INTERVIEW SUD RADIO - Canicule, budget 2027, fin de vie : Philippe Juvin, député LR des Hauts-de-Seine, rapporteur général du Budget, chef du service des Urgences de l'Hôpital Pompidou, était “L’invité politique” sur Sud Radio.

philippe juvin
Philippe Juvin, interviewé par Jean-François Achilli sur Sud Radio, le 23 juin 2026, dans “L’invité politique”.

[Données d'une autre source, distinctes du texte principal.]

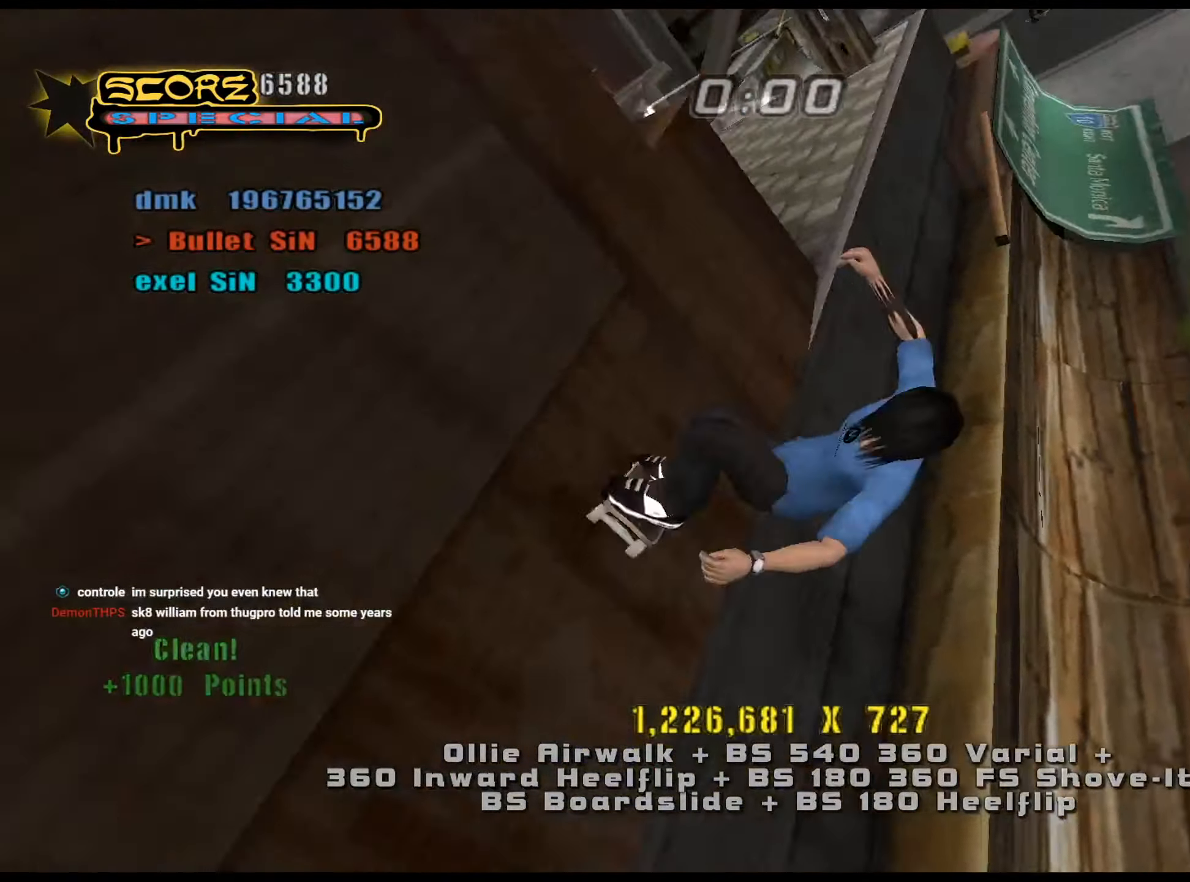
{"keys": ["a", "w"], "events": [[33, "num6", "up"], [267, "num6", "down"], [317, "num6", "up"], [350, "num6", "down"], [400, "num6", "up"]]}
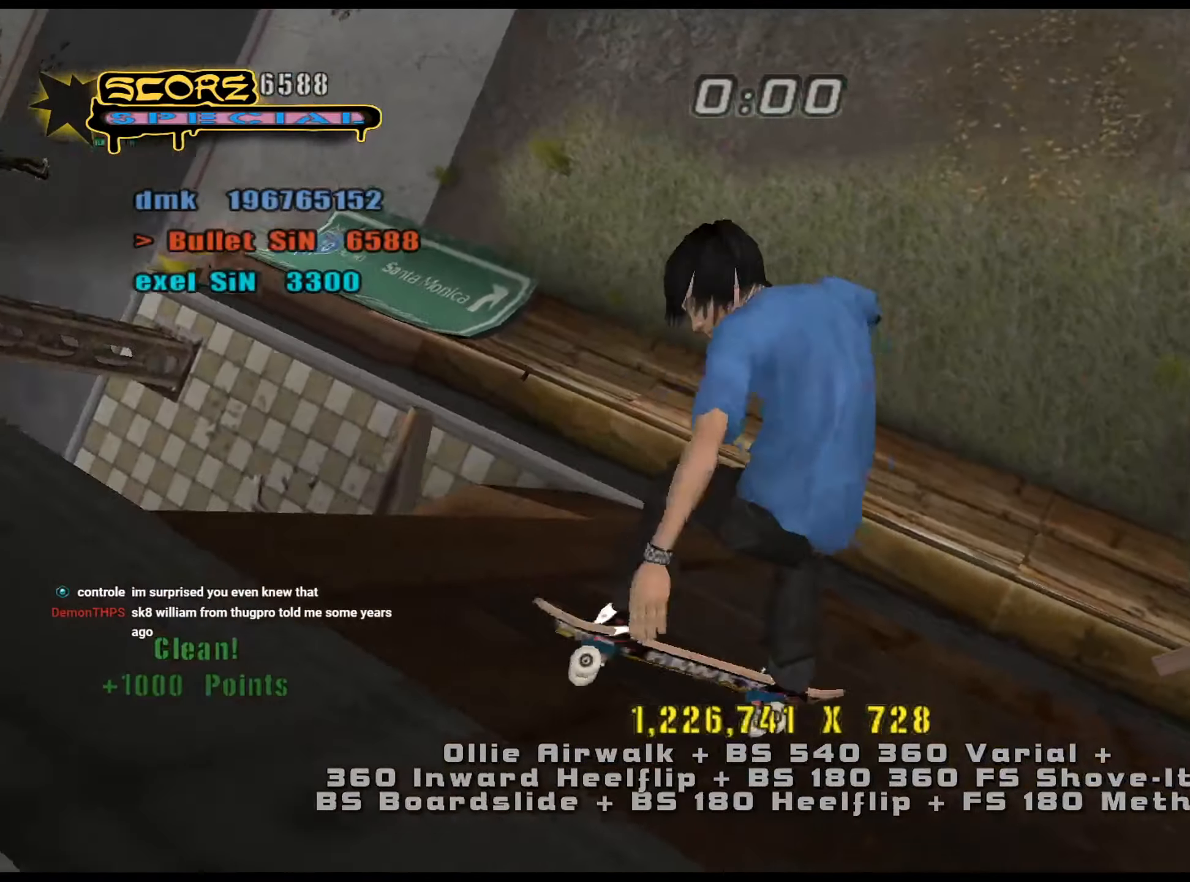
{"keys": ["a", "w"], "events": [[267, "num6", "down"], [317, "num6", "up"]]}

Canicule, situation dans les services d’urgences, climatisation des hôpitaux, dérapage du déficit public, dysfonctionnements numériques de l’administration, loi sur la fin de vie et élection présidentielle de 2027. Au micro de Sud Radio, Philippe Juvin a répondu aux questions de Jean-François Achilli.

Canicule : "Marine Le Pen a raison, il faut un grand plan clim, ça sauve des vies"

Jean-François Achilli pour Sud Radio : Les urgences de l’Hôpital européen Georges-Pompidou tiennent-elles face à la canicule ?
Philippe Juvin : “Les urgences tiennent, mais elles doivent principalement prendre en charge deux catégories de patients. Nous accueillons des personnes âgées déshydratées, qui ne boivent pas suffisamment, qui sont parfois seules et dont les pathologies se décompensent. Nous voyons également arriver des patients très jeunes, âgés de 20 à 30 ans, qui ont fait du sport malgré la chaleur et se trouvent en situation d’hyperthermie. Je suis frappé de constater que, malgré les messages d’alerte, certains continuent à faire des efforts physiques lorsqu’il fait près de 40 degrés.”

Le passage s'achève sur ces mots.